Tradizionalmente, l’aneurismectomia è il metodo più comunemente descritto per trattare chirurgicamente RAAs (1). Questo approccio è generalmente ben tollerato, con un tasso di pervietà dell’aneurismectomia a lungo termine del 94% con un follow-up medio di 99 mesi (8). Arteriorrhaphy con o senza patch arteriography è un approccio popolare quando si tratta di aneurismi sacculari, come questi presenti con solo una porzione di parete arteriosa degenerata (1). Un approccio più innovativo, una riparazione ex vivo, utilizza tecniche simili al trapianto renale, in cui i vasi renali coinvolti vengono bloccati e legati (1, 3). Il rene viene lavato a intermittenza con una soluzione conservante fredda (come la normale soluzione salina) e raffreddato su granita di ghiaccio. L’aneurisma viene resecato e le arterie vengono rianastomosate (1). La nefrectomia è solitamente un evento non pianificato reso necessario da complicazioni come la rottura dell’aneurisma o la nefropatia ischemica allo stadio terminale (1).

Il posizionamento di stent coperti e l’embolizzazione sono due approcci popolari per la gestione endovascolare di RAAs. La gestione del RAAs a collo largo comporta l’embolizzazione della bobina assistita da stent, che può occludere l’aneurisma distribuendo uno stent di nitinolo sul collo dell’aneurisma. Un microcatetere viene quindi introdotto nel sacco aneurismatico e le bobine staccabili vengono imballate nell’aneurisma (5).

Tsilimparis et al hanno confrontato endovascolare rispetto a riparazione chirurgica aperta e descritto morbilità perioperatoria equivalente senza mortalità e un rischio simile di complicanze cardiache, respiratorie e renali a 30 giorni (9).
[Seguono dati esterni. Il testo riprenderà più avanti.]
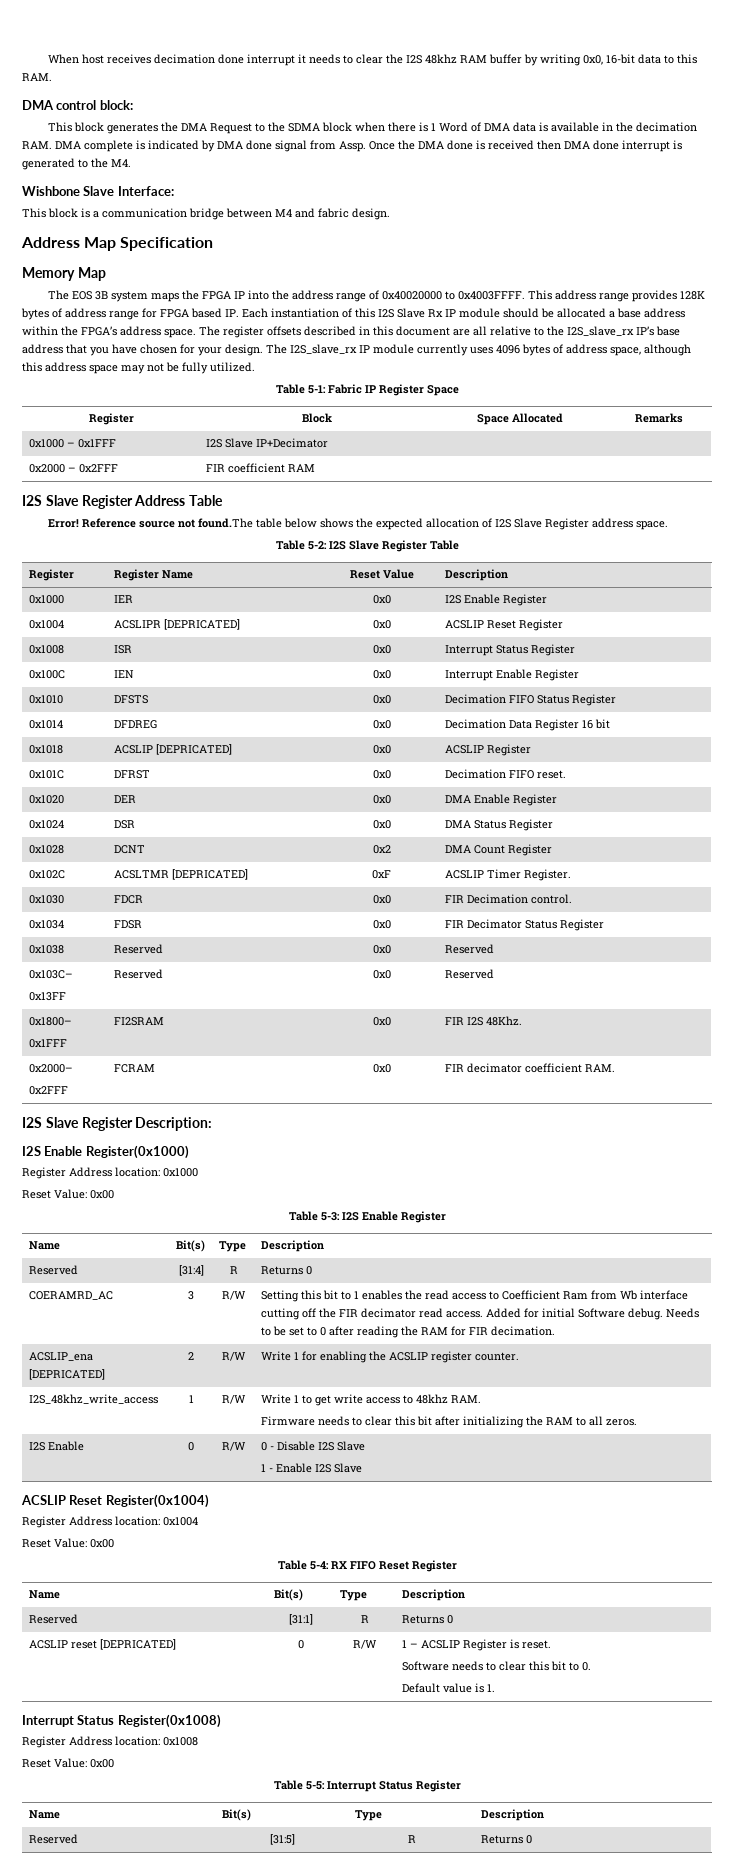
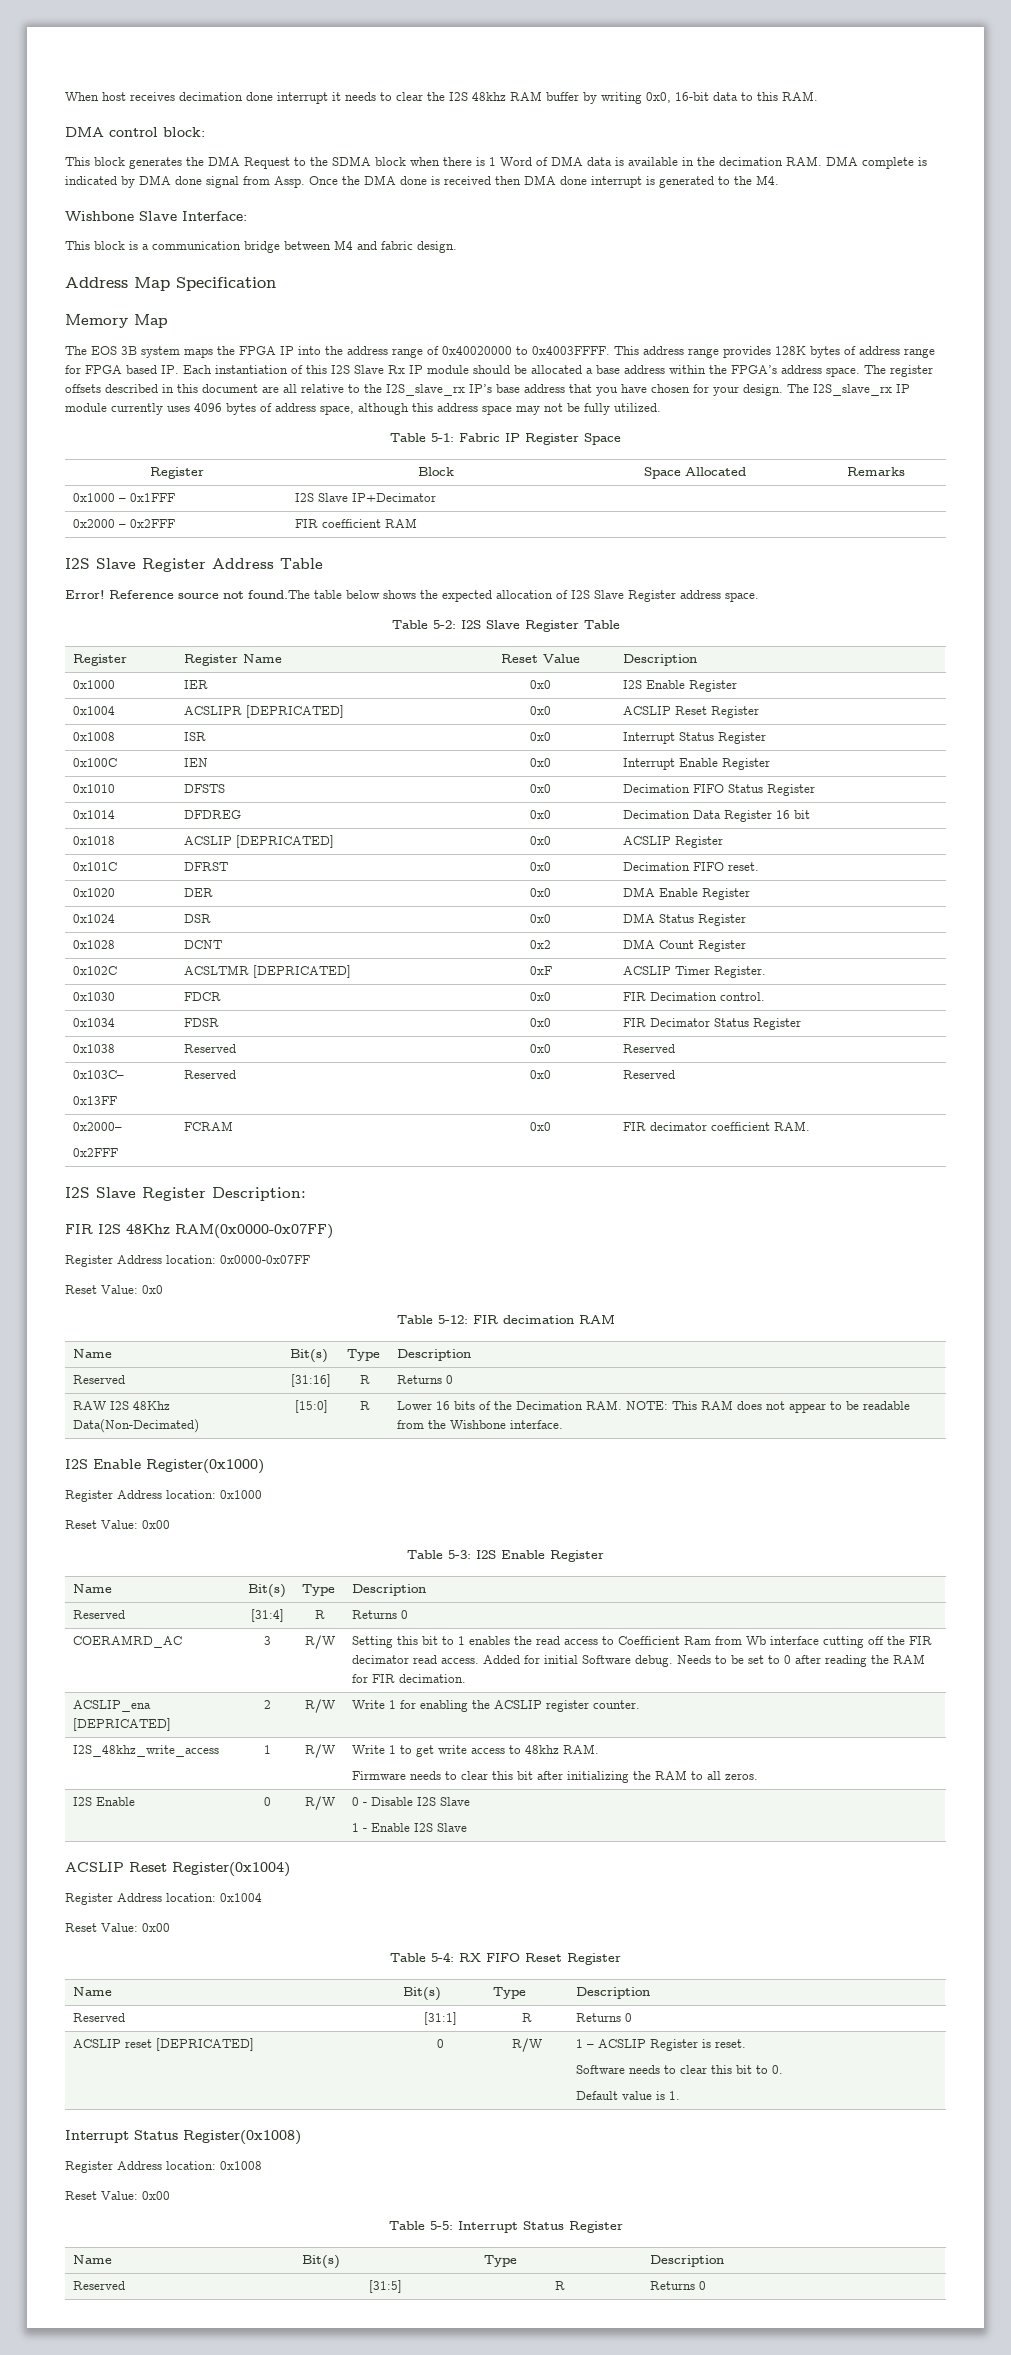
[28,1017,72,1026] [28,1039,67,1048] [113,1017,164,1026] [372,1017,391,1026] [444,1016,522,1026] // 0x1800– // 0x1FFF | FI2SRAM | 0x0 | FIR I2S 48Khz. -> (675, 1074) none
(213, 1124) none -> [65,1224,333,1239] [65,1255,310,1267] [65,1285,163,1294] [396,1314,615,1324] [72,1349,112,1358] [289,1349,328,1363] [346,1349,380,1361] [396,1349,471,1361] [72,1375,125,1384] [291,1374,331,1387] [359,1375,370,1384] [396,1375,453,1384] [72,1401,170,1410] [72,1419,199,1433] [294,1400,328,1413] [359,1401,370,1410] [396,1400,910,1413] [396,1420,563,1429] // FIR I2S 48Khz RAM(0x0000-0x07FF) // Register Address location: 0x0000-0x07FF // Reset Value: 0x0 // Table 5-12: FIR decimation RAM // Name | Bit(s) | Type | Description // Reserved | [31:16] | R | Returns 0 // RAW I2S 48Khz Data(Non-Decimated) | [15:0] | R | Lower 16 bits of the Decimation RAM. NOTE: This RAM does not appear to be readable from the Wishbone interface.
La riparazione endovascolare ha il vantaggio di essere una procedura non invasiva che può essere eseguita in anestesia locale e con un breve ricovero in ospedale (10). Tuttavia, solo un sottoinsieme di pazienti si adatta ai criteri anatomici per sottoporsi a questo approccio. Le limitazioni includono le arterie tortuose distali, che non sono facilmente accessibili da sistemi di consegna grandi e rigidi; piccole arterie (< 6 mm), che possono trombosi durante il posizionamento dello stent coperto (5); e la mancanza di appropriate zone di atterraggio prossimale e distale. Le complicanze includono embolizzazione non bersaglio, peggioramento dell’ipertensione, trombo stent, infezione e ustioni cutanee da radiazioni (11). Nella loro revisione della letteratura, Cochennec et al hanno scoperto che il 7,9% dei pazienti con riparazione endovascolare ha sperimentato un evento di riperfusione dell’aneurisma entro 10 mesi a 78 mesi (8). La chirurgia aperta per RAAs condivide le complicanze di qualsiasi intervento chirurgico addominale maggiore, con complicanze specifiche di RAA dell’occlusione dell’arteria renale / innesto, natura protrombotica di alcuni materiali dell’innesto, ischemia segmentale attraverso migrazione di emboli durante la riparazione e ridotta funzionalità renale secondaria a tempo prolungato di ischemia calda (2). Tuttavia, sono state riportate basse morbilità e mortalità perioperatoria, con solo rari casi di complicanze (8). Nella nostra serie di casi, tutti i pazienti continuano a fare bene e hanno mantenuto la normale funzionalità renale a 4 mesi a 7 mesi dopo l’intervento.